_Directions for this task_
Could you filter the records below and return each line that holds "Если"?

--- Data ---

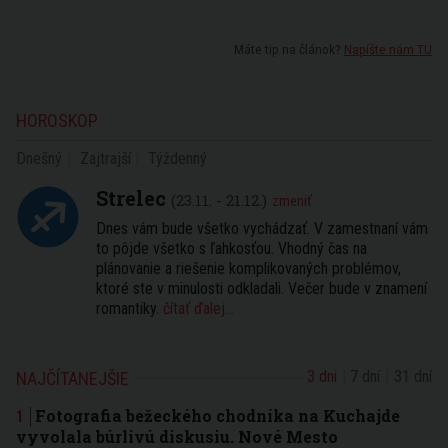
Máte tip na článok?
Napíšte nám TU
HOROSKOP
Dnešný
Zajtrajší
Týždenný
Strelec
(23.11. - 21.12.)
zmeniť
Dnes vám bude všetko vychádzať. V zamestnaní vám
to pôjde všetko s ľahkosťou. Vhodný čas na
plánovanie a riešenie komplikovaných problémov,
ktoré ste v minulosti odkladali. Večer bude v znamení
romantiky.
čítať ďalej...
3 dni
7 dní
31 dní
NAJČÍTANEJŠIE
Fotografia bežeckého chodníka na Kuchajde
vyvolala búrlivú diskusiu. Nové Mesto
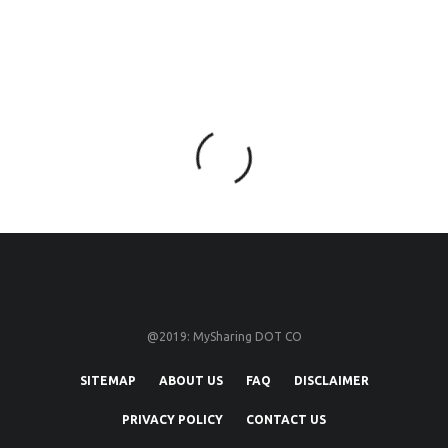
@2019: MySharing DOT CO
SITEMAP
ABOUT US
FAQ
DISCLAIMER
PRIVACY POLICY
CONTACT US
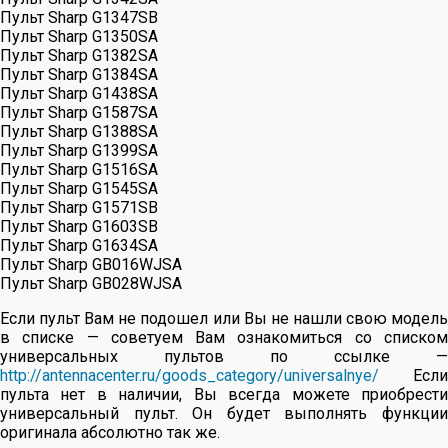
Пульт Sharp G1347SB
Пульт Sharp G1350SA
Пульт Sharp G1382SA
Пульт Sharp G1384SA
Пульт Sharp G1438SA
Пульт Sharp G1587SA
Пульт Sharp G1388SA
Пульт Sharp G1399SA
Пульт Sharp G1516SA
Пульт Sharp G1545SA
Пульт Sharp G1571SB
Пульт Sharp G1603SB
Пульт Sharp G1634SA
Пульт Sharp GB016WJSA
Пульт Sharp GB028WJSA
Если пульт Вам не подошел или Вы не нашли свою модель
в списке — советуем Вам ознакомиться со списком
универсальных пультов по ссылке —
http://antennacenter.ru/goods_category/universalnye/
Если
пульта нет в наличии, Вы всегда можете приобрести
универсальный пульт. Он будет выполнять функции
оригинала абсолютно так же.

---

_Response for this exercise_
Если пульт Вам не подошел или Вы не нашли свою модель
Если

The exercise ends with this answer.